WORK TASK:
A single number is required: how many lines in the entries hold the word "username".

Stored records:
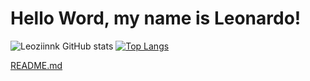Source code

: # Hello Word, my name is Leonardo!
![Leoziinnk GitHub stats](https://github-readme-stats.vercel.app/api?username=leoziinnk&show_icons=true&theme=synthwave)
[![Top Langs](https://github-readme-stats.vercel.app/api/top-langs/?username=leozinnk&layout=pie&show_icons=true&theme=synthwave)](https://github.com/leoziink/github-readme-stats)

[README.md](https://github.com/Leoziinnk/Leoziinnk/files/12706852/README.md)

<!---
Leoziinnk/Leoziinnk is a ✨ special ✨ repository because its `README.md` (this file) appears on your GitHub profile.
You can click the Preview link to take a look at your changes.
--->
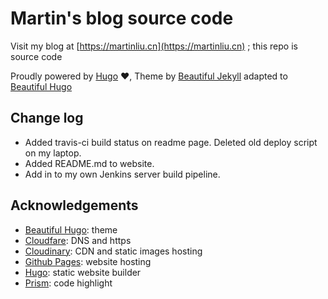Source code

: # Martin's blog source code

Visit my blog at [https://martinliu.cn](https://martinliu.cn) ; this repo is source code

Proudly powered by [Hugo](https://github.com/gohugoio/hugo) ❤️, Theme by [Beautiful Jekyll](http://deanattali.com/beautiful-jekyll/) adapted to [Beautiful Hugo](https://github.com/halogenica/beautifulhugo)

## Change log

- Added travis-ci build status on readme page. Deleted old deploy script on my laptop.
- Added README.md to website.
- Add in to my own Jenkins server build pipeline.

## Acknowledgements

- [Beautiful Hugo](https://github.com/halogenica/beautifulhugo): theme
- [Cloudfare](https://www.cloudflare.com/): DNS and https
- [Cloudinary](https://www.cloudinary.com/): CDN and static images hosting
- [Github Pages](https://pages.github.com/): website hosting
- [Hugo](https://gohugo.io/): static website builder
- [Prism](http://prism.com/): code highlight
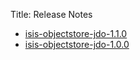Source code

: Title: Release Notes

- [isis-objectstore-jdo-1.1.0](isis-objectstore-jdo-1.1.0.html)
- [isis-objectstore-jdo-1.0.0](isis-objectstore-jdo-1.0.0.html)
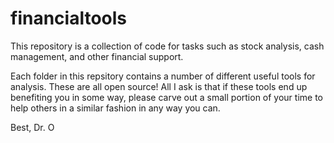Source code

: # financialtools
This repository is a collection of code for tasks such as stock analysis, cash management, and other financial support.

Each folder in this repsitory contains a number of different useful tools for analysis. These are all open source! All I ask is that if these tools end up benefiting you in some way, please carve out a small portion of your time to help others in a similar fashion in any way you can.

Best,
Dr. O
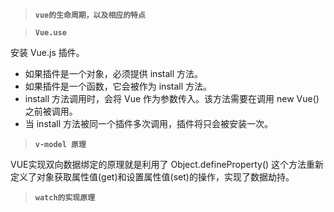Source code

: >**`vue的生命周期，以及相应的特点`**


>**`Vue.use`**

安装 Vue.js 插件。
- 如果插件是一个对象，必须提供 install 方法。
- 如果插件是一个函数，它会被作为 install 方法。
- install 方法调用时，会将 Vue 作为参数传入。该方法需要在调用 new Vue() 之前被调用。
- 当 install 方法被同一个插件多次调用，插件将只会被安装一次。

>**`v-model 原理`**

VUE实现双向数据绑定的原理就是利用了 Object.defineProperty() 这个方法重新定义了对象获取属性值(get)和设置属性值(set)的操作，实现了数据劫持。

>**`watch的实现原理`**
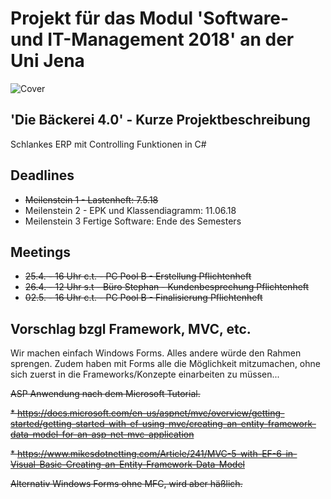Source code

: ﻿# Projekt für das Modul 'Software- und IT-Management 2018' an der Uni Jena 

![Cover](https://github.com/baekerei40/baekerei40/blob/master/Lastenheft/cover.PNG)

## 'Die Bäckerei 4.0' - Kurze Projektbeschreibung
Schlankes ERP mit Controlling Funktionen in C#

## Deadlines
* ~~Meilenstein 1 - Lastenheft: 7.5.18~~
* Meilenstein 2 - EPK und Klassendiagramm: 11.06.18
* Meilenstein 3 Fertige Software: Ende des Semesters

## Meetings
* ~~25.4. - 16 Uhr c.t. - PC Pool B - Erstellung Pflichtenheft~~
* ~~26.4. - 12 Uhr s.t - Büro Stephan - Kundenbesprechung Pflichtenheft~~
* ~~02.5. - 16 Uhr c.t. - PC Pool B - Finalisierung Pflichtenheft~~

## Vorschlag bzgl Framework, MVC, etc.

Wir machen einfach Windows Forms. Alles andere würde den Rahmen sprengen. Zudem haben mit Forms alle die Möglichkeit mitzumachen, ohne sich zuerst in die Frameworks/Konzepte einarbeiten zu müssen...

~~ASP Anwendung nach dem Microsoft Tutorial.~~

~~* https://docs.microsoft.com/en-us/aspnet/mvc/overview/getting-started/getting-started-with-ef-using-mvc/creating-an-entity-framework-data-model-for-an-asp-net-mvc-application~~

~~* https://www.mikesdotnetting.com/Article/241/MVC-5-with-EF-6-in-Visual-Basic-Creating-an-Entity-Framework-Data-Model~~

~~Alternativ Windows Forms ohne MFC, wird aber häßlich.~~
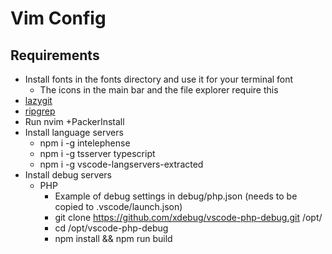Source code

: # Vim Config

## Requirements

- Install fonts in the fonts directory and use it for your terminal font
  - The icons in the main bar and the file explorer require this
- [lazygit](https://github.com/jesseduffield/lazygit)
- [ripgrep](https://github.com/BurntSushi/ripgrep)
- Run nvim +PackerInstall
- Install language servers
    - npm i -g intelephense
    - npm i -g tsserver typescript
    - npm i -g vscode-langservers-extracted
- Install debug servers
    - PHP
        - Example of debug settings in debug/php.json (needs to be copied to
          .vscode/launch.json)
        - git clone https://github.com/xdebug/vscode-php-debug.git /opt/
        - cd /opt/vscode-php-debug
        - npm install && npm run build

SOLUTION TO THIS TASK:
2